Momo, China’s top location-based social networking app, has continued last year’s growth feat with the announcement of an outstanding performance for the past year. The company, backed by Alibaba, listed on NASDAQ in December 2014.

The firm’s revenue recorded a significant 524% YOY jump to US$ 246.1 million USD in Q4 last year, while the annual revenue soared 313% YOY to US$ 553.1 million USD. Momo reported a non-GAAP earning per share of 0.44$ in Q4 and 0.87$ for the whole year.

Momo’s monthly active users bounced to 81.1 million in December 2016 from 69.8 million, rebounding to exceed its historical peak from back in early 2015. This is some amazing improvement after the company began seeing stagnant active user growth in H2 2015.

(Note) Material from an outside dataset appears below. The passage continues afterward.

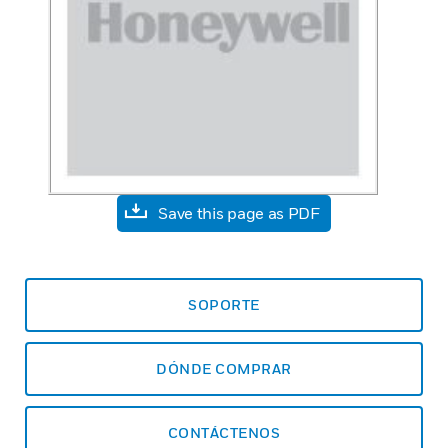
Save this page as PDF
SOPORTE
DÓNDE COMPRAR
CONTÁCTENOS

Previously, Momo cited smartphone sales and software updates as the reason for the stagnation.

From LBS dating app to social platform

Momo is certainly not aiming to become a live streaming company even the business now represents nearly 80% of its revenue. Rather, the company has evolved from a simple location-based feature that helps people discover new relationships. It is now a platform that accommodates a variety of different social and entertainment use cases, including one-to-one communications, group chatting, postings in various formats, and of course, live broadcasting and short videos.

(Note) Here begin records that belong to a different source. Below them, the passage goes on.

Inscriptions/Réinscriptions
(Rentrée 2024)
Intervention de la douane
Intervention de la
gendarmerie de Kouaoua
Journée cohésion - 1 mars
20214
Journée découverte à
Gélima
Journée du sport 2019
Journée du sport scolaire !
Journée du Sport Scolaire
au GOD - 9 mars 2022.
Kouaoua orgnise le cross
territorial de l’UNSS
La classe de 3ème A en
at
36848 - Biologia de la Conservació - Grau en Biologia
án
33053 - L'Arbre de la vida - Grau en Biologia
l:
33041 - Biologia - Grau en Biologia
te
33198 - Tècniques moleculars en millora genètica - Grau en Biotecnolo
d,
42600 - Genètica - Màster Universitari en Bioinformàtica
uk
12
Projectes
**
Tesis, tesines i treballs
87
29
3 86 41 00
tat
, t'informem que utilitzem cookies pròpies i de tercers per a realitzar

Live streaming drives growth

Momo has been recording profits for eight consecutive quarters, but 2016 is the real start point for its rocketing growth. Like many of the social networking services in China, live streaming became the most significant propeller for its business, generating US$ 194.8 million revenue in Q4 2016.  Add to the platform in Q3 2015, live streaming has taken a larger and larger share of Momo’s revenue stream, up to almost 80%.

Coupling a younger user base with the culture of the platform, paying users picked up quickly. Momo says that in Q4 2016, they had 3.5 million paying live stream users.

Virtual gift-based live video streaming has been highly profitable in China. Momo’s live video streaming business is adopting a similar commercialization model where the platform enables viewers to buy virtual gifts for singers, splitting the gains with the company.

“We believe we are still early in the monetization process and have many opportunities to drive further growth year… In 2016, we have primarily relied on converting existing Momo users onto the live streaming service. In December 2016, the service covered around 23% of the daily active users for the main application. In 2017, we plan to expand the user acquisition effort beyond the Momo platform,” said company CEO Tang Yan in the earnings conference call.

Momo 2016 revenue break down (unit: 10k USD) (Image credit: Sina Tech)

Social networking, marketing, and gaming

The rest of the annual revenue was primarily derived from membership and gifting on their social network as well as marketing and gaming, both on mobile.

Value-added service revenues from their social network, which totaled 19.1 million USD in Q4 2016, mainly include membership subscription revenues and virtual gift revenues. The firm cites the increase of premium VIP users and total users as well as virtual gift service as the reason.

Mobile marketing revenues recorded a 29% YOY growth to $19.7 million in Q4 2016, mainly driven by more new customers and orders introduced by sales agents, as well as the increase of eCPM (effective cost per mille) of the in-feed advertisement service.

Momo’s mobile gaming unit has been growing quickly thanks to several big titles like hard-core game Momo Craft and Momo Fight the Landlord. The company is gradually retreating from game publishing joint operations to focus on in-house developed games in 2016. The effect of this strategy is evident that the company’s mobile games revenues surged 45% YOY to $11.3 million in Q4 2016.